→ **Assigned task**:
In the material, take the part that opens with the line containing "Praktische tips voor" and closes with the line containing "Kunst speelt een". Write out that part again, switching "uitvaarten" to "begrafenissen" and leaving everything else unchanged.

→ **Data shown**:
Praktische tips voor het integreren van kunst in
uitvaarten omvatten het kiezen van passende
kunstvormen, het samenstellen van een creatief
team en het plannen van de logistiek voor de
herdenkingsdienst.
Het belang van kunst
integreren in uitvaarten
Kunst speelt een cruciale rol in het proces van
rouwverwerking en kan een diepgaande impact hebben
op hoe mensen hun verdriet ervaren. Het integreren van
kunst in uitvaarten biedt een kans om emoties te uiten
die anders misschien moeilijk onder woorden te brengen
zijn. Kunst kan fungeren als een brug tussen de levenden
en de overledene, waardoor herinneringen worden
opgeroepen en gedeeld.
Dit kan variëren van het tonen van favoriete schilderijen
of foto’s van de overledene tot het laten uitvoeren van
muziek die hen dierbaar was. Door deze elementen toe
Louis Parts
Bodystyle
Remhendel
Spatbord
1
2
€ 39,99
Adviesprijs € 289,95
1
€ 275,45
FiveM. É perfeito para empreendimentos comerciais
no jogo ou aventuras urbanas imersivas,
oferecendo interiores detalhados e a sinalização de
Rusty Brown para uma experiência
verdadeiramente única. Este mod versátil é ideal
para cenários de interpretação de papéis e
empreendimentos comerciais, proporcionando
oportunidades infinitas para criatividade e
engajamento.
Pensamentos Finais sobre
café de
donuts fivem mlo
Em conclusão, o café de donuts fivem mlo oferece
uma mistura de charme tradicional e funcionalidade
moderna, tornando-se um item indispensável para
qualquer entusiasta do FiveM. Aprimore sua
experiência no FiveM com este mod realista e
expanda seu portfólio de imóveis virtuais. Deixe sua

...

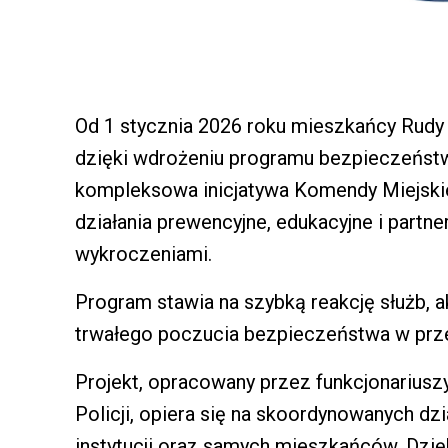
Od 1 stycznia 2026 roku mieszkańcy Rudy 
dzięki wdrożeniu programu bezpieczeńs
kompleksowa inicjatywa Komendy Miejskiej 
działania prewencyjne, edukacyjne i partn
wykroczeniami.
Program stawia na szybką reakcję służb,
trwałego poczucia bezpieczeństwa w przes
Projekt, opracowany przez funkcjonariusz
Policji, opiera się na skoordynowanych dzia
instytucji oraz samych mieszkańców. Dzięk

→ **Output for this exercise**:
Praktische tips voor het integreren van kunst in
begrafenissen omvatten het kiezen van passende
kunstvormen, het samenstellen van een creatief
team en het plannen van de logistiek voor de
herdenkingsdienst.
Het belang van kunst
integreren in begrafenissen
Kunst speelt een cruciale rol in het proces van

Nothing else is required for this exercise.